A fin de cuentas, es el padre de familia, el que termina asumiendo los elevados costos de los textos, para satisfacción de las editoriales y algunos funcionarios públicos, menos para sus menores hijos. La educación elevada a la máxima expresión de lo absurdo, cuando sabemos que toda la estructura montada en la educación peruana, tiene un solo objetivo: satisfacer las necesidades de aprendizaje y desarrollo integral de los alumnos y alumnas, futuros ciudadanos y ciudadanas de este país. Sin embargo, quienes terminan saciados y satisfechos en demasía, son otros sujetos (astutos y pendencieros).

Muy acertada la conclusión descrita en el Plan Bicentenario “El Perú hacia el 2021”, cuando sostiene que “La educación se ha universalizado, aunque su calidad es muy deficiente en todos los niveles”; situación preocupante porque precisamente “el acceso a una educación de calidad es un requisito esencial para lograr el desarrollo humano”. Problema sumamente serio si consideramos que “las limitaciones fundamentales para lograr la modernización de nuestra sociedad son la pobreza y la desigualdad social, así como la mala calidad de la educación”, refiere el mismo documento.
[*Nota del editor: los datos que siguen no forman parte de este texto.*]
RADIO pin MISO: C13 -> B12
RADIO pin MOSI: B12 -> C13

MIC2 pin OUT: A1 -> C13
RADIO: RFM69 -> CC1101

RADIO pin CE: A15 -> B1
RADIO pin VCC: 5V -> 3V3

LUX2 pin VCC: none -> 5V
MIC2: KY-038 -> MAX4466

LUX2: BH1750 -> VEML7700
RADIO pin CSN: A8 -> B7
Es una siniestra encrucijada; el padre de familia se encuentra entre la espada (las editoriales) y la pared (los educadores antipedagógicos).
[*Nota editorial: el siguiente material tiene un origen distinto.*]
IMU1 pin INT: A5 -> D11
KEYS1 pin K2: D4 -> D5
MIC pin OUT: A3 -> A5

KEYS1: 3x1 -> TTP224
A la par con las preocupaciones que genera esta lamentable situación de nuestra educación, y con el anhelo de superarlas, el DCN también sostiene que “Hoy es un imperativo ético formar, desde el hogar y la institución educativa, ciudadanos, personas capaces de diferenciar lo justo de lo injusto, de ponerse en el lugar del otro para reconocer su dignidad como ser humano”. Con este negociado de los textos de trabajo, que para el congresista Jaime Delgado es un “mercadillo vulgar” y un asalto al padre de familia; difícilmente, la escuela, está formando ciudadanos y ciudadanas. (Ingresamos al reinado de la torpeza o la picardía, cuando algunas docentes afirman sin vergüenza, que dichos textos cuestan caro porque “garantizan el aprendizaje de su niño, madrecita”).
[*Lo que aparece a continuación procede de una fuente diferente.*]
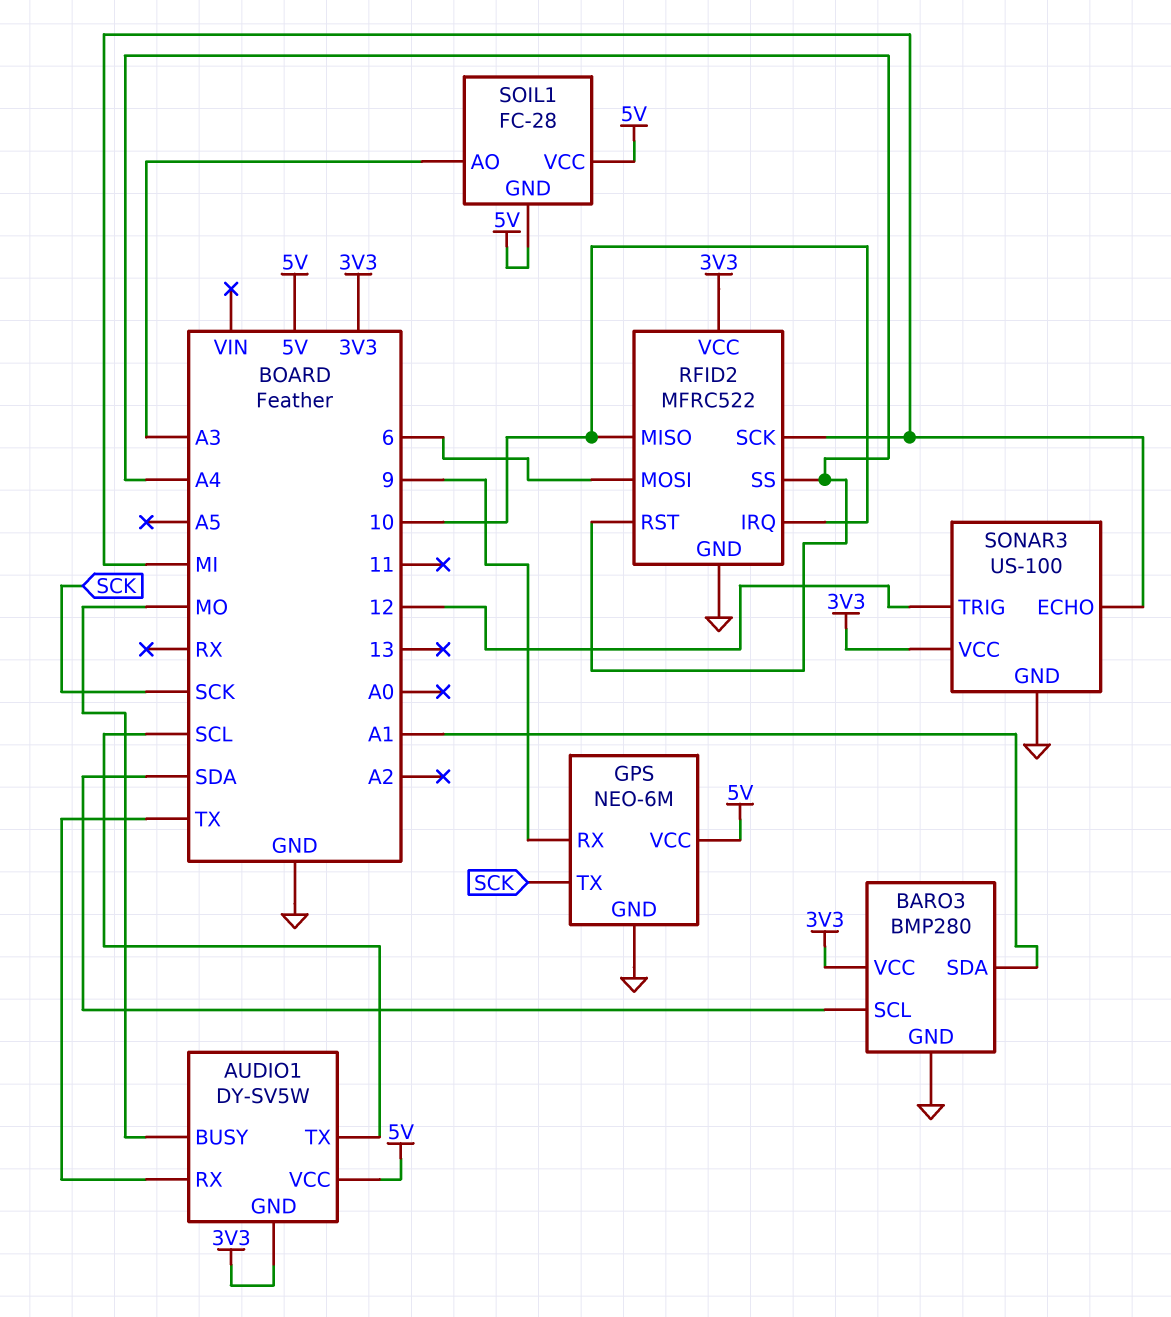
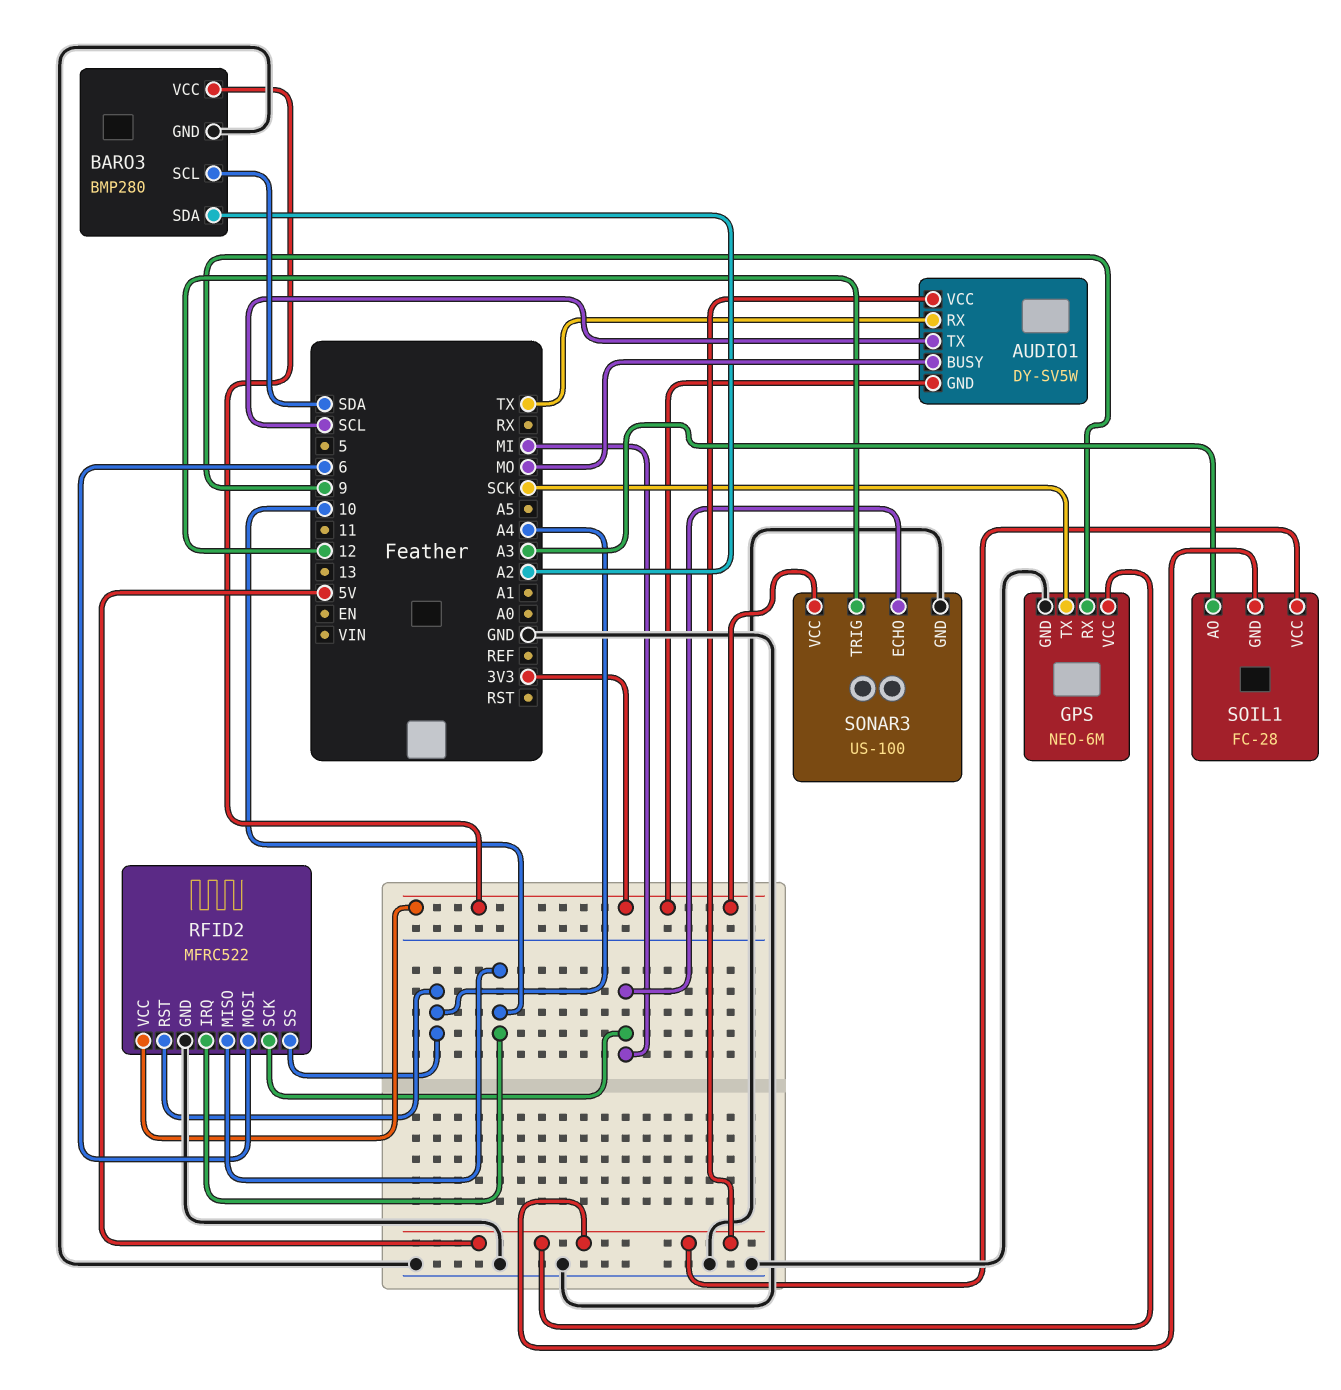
BARO3 pin SDA: A1 -> A2

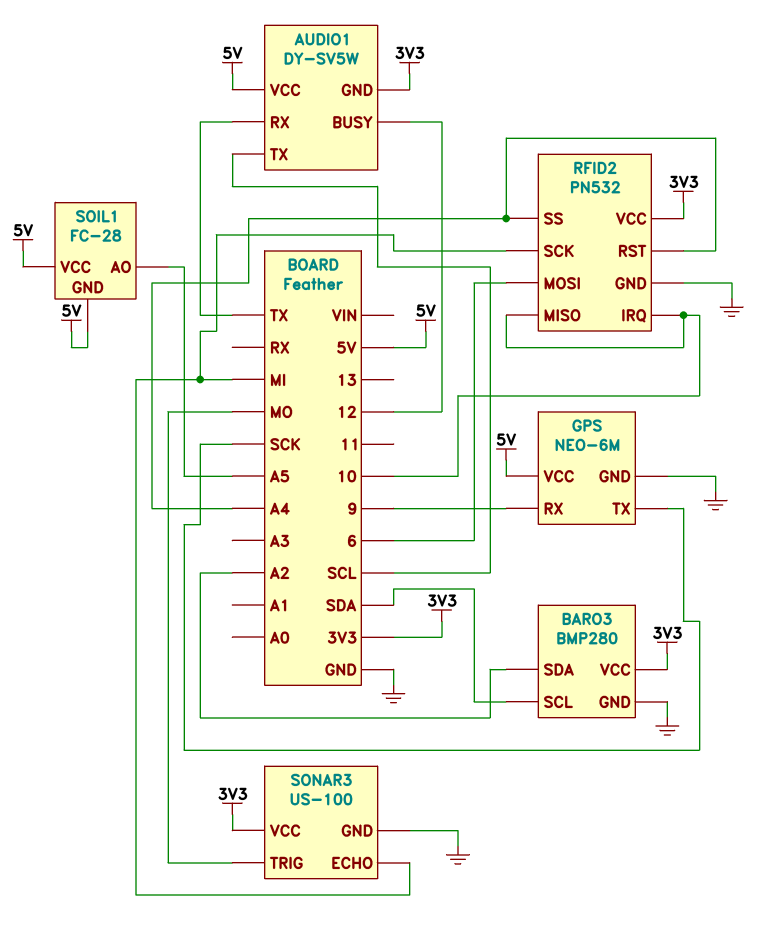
AUDIO1 pin BUSY: MO -> 12
RFID2: MFRC522 -> PN532
SOIL1 pin AO: A3 -> A5
SONAR3 pin TRIG: 12 -> MO

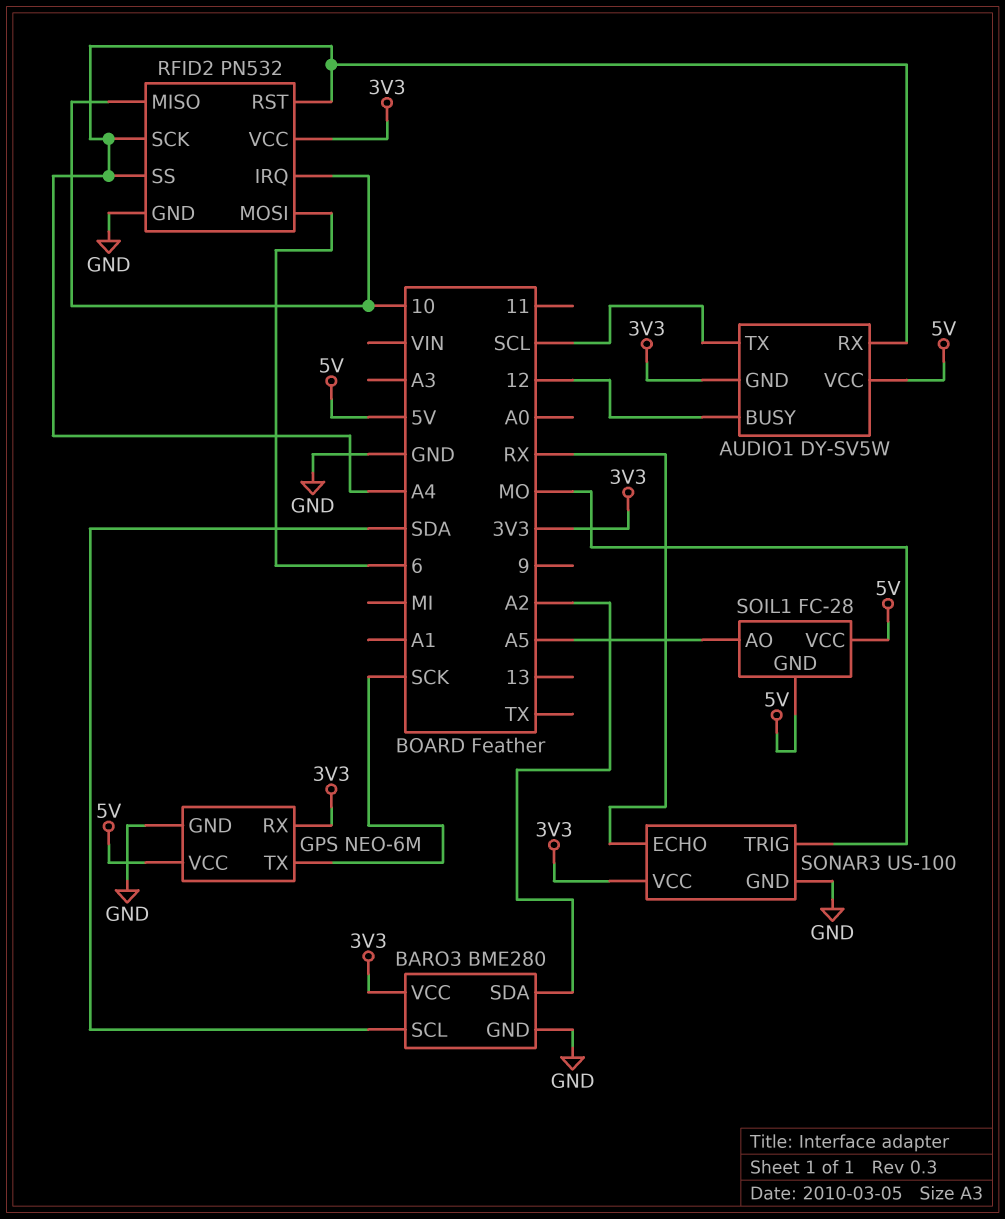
AUDIO1 pin RX: TX -> A4
BARO3: BMP280 -> BME280
GPS pin RX: 9 -> 3V3
RFID2 pin SCK: MI -> A4
SONAR3 pin ECHO: MI -> RX

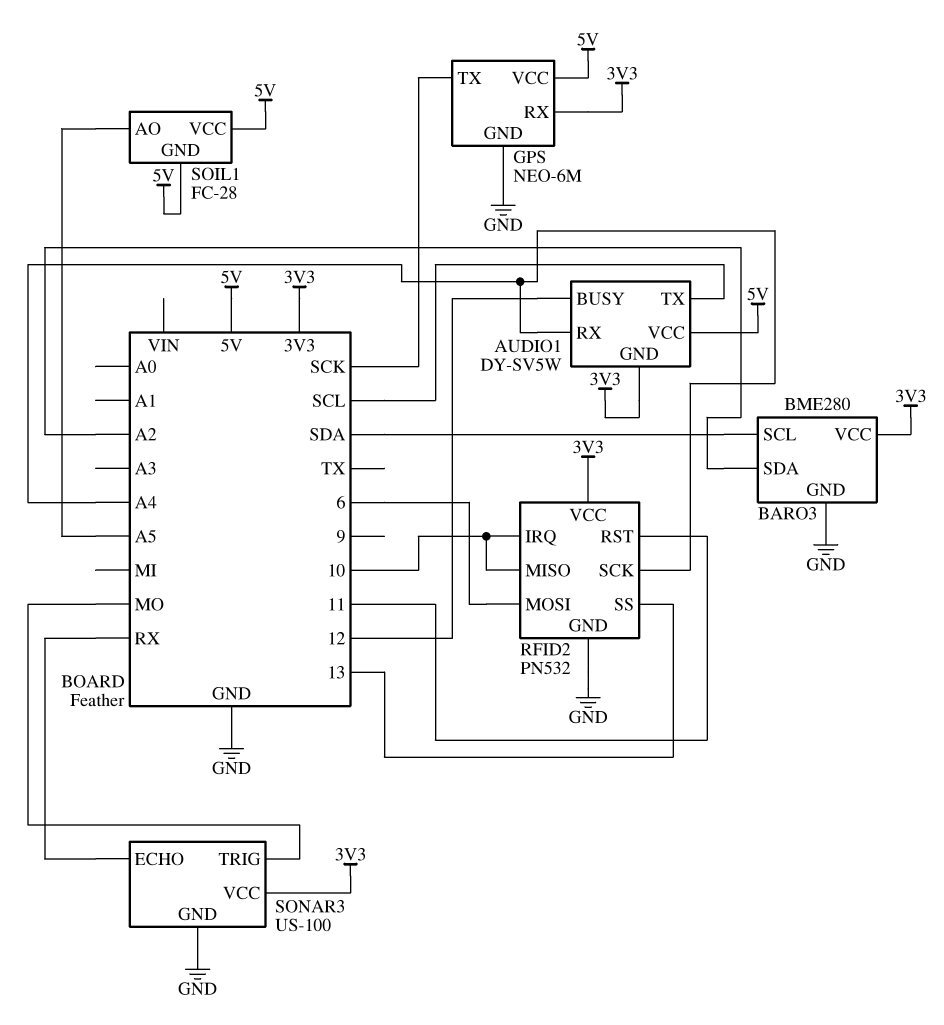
RFID2 pin RST: A4 -> 11
RFID2 pin SS: A4 -> 13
Con el mercadeo desvergonzado de textos de trabajo escolares, entre las instituciones educativas y algunas editoriales subordinadas al mero y simple afán de lucro, violando las leyes del libre mercado, ultrajando a los fines y principios de la educación peruana, sacándole la lengua al esfuerzo por construir ciudadanía, convirtiendo a los padres de familia en obligados proveedores de las utilidades de algunos mercantilistas apátridas (no capitalistas ni emprendedores, ni creativos e innovadores) y funcionarios públicos corruptos, convierten a la educación, y a los esfuerzos del Estado y de las familias invertidos en su mejora y transformación, en un proceso detestable, incoherente e inútil.

La situación no es tan simple como dejar que el padre de familia elija comprar o no los benditos textos escolares. En el mes de junio del 2011, se dio la Ley N° 29694 (“Ley que protege a los Consumidores de las Prácticas Abusivas en la Selección o Adquisición de Textos Escolares”), con el objetivo de proteger a los consumidores —léase: padres de familia— en la adquisición de textos escolares, frente a “las prácticas abusivas de direccionar su selección o adquisición por criterios no pedagógicos”. Esta misma ley señala que en la selección de los textos escolares, deben participar conjuntamente, “los profesores, la institución educativa y los padres de familia”, pero ello, no se cumple. Definitivamente, no se cumple.

Cuatro meses después de publicada la Ley N° 29694, la Comisión parlamentaria presidida por el congresista Jaime Delgado, presenta un Proyecto de Ley para modificar los artículos 2°, 3° y 4°; e incorpora un artículo 6°, más una disposición transitoria final. Mediante leyes que no se cumplen, se pretende combatir la peste de la corrupción, tan arraigada en nuestra historia. “De buenas intenciones está empedrado el camino hacia el infierno”, dice una frase de discutida autoría. El presidente Ollanta, a través de su cuenta en twitter, manifestó su malestar: “Mi solidaridad con los padres de familia que se sienten burlados por las malas prácticas de las editoriales”. ¿Habrá algún padre de familia que no se sienta burlado por esta perversión del libre mercado?